Collected data entries:

_ _ _ _ _ _ _

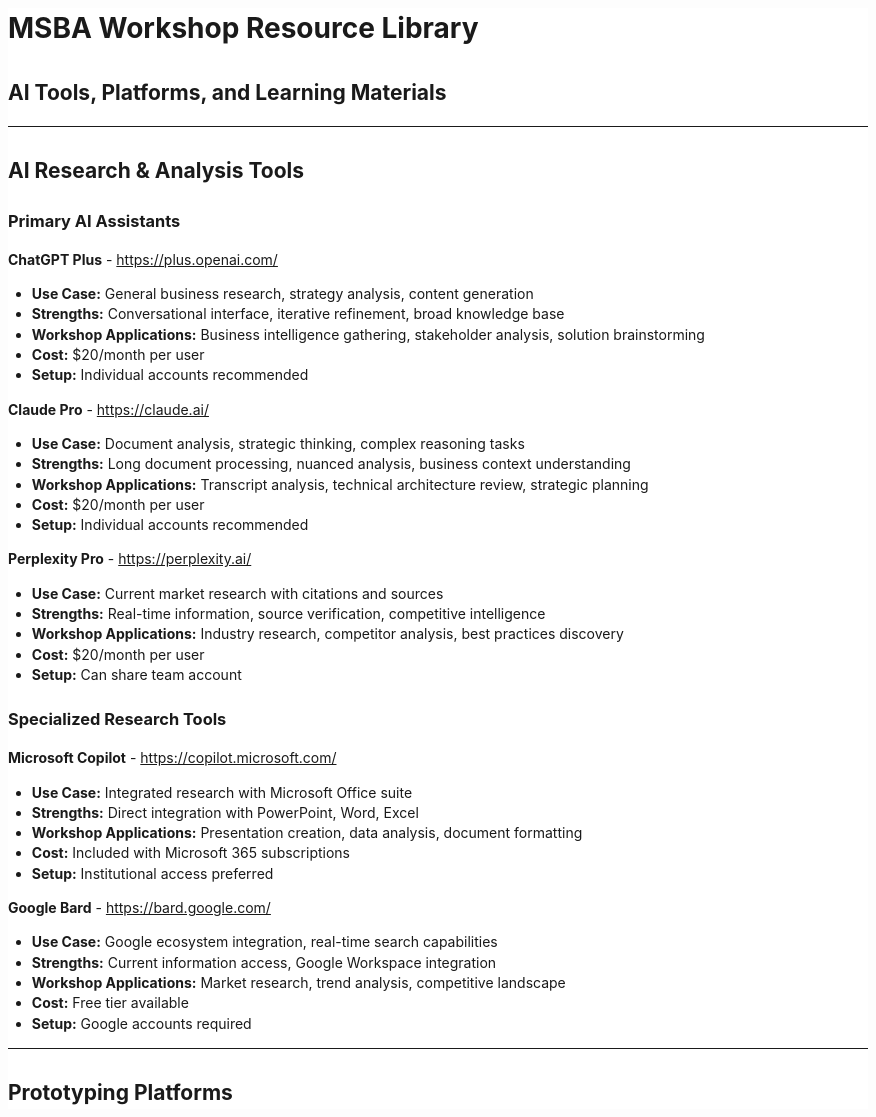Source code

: # MSBA Workshop Resource Library
## AI Tools, Platforms, and Learning Materials

---

## AI Research & Analysis Tools

### Primary AI Assistants
**ChatGPT Plus** - https://plus.openai.com/  
- **Use Case:** General business research, strategy analysis, content generation
- **Strengths:** Conversational interface, iterative refinement, broad knowledge base
- **Workshop Applications:** Business intelligence gathering, stakeholder analysis, solution brainstorming
- **Cost:** $20/month per user
- **Setup:** Individual accounts recommended

**Claude Pro** - https://claude.ai/  
- **Use Case:** Document analysis, strategic thinking, complex reasoning tasks  
- **Strengths:** Long document processing, nuanced analysis, business context understanding
- **Workshop Applications:** Transcript analysis, technical architecture review, strategic planning
- **Cost:** $20/month per user
- **Setup:** Individual accounts recommended

**Perplexity Pro** - https://perplexity.ai/  
- **Use Case:** Current market research with citations and sources
- **Strengths:** Real-time information, source verification, competitive intelligence
- **Workshop Applications:** Industry research, competitor analysis, best practices discovery
- **Cost:** $20/month per user
- **Setup:** Can share team account

### Specialized Research Tools

**Microsoft Copilot** - https://copilot.microsoft.com/  
- **Use Case:** Integrated research with Microsoft Office suite
- **Strengths:** Direct integration with PowerPoint, Word, Excel
- **Workshop Applications:** Presentation creation, data analysis, document formatting
- **Cost:** Included with Microsoft 365 subscriptions
- **Setup:** Institutional access preferred

**Google Bard** - https://bard.google.com/  
- **Use Case:** Google ecosystem integration, real-time search capabilities
- **Strengths:** Current information access, Google Workspace integration
- **Workshop Applications:** Market research, trend analysis, competitive landscape
- **Cost:** Free tier available
- **Setup:** Google accounts required

---

## Prototyping Platforms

_ _ _ _ _ _ _

Report every line in the data above in which the word "time" appears.

§ **Reply to the exercise**:
- **Strengths:** Real-time information, source verification, competitive intelligence
- **Use Case:** Google ecosystem integration, real-time search capabilities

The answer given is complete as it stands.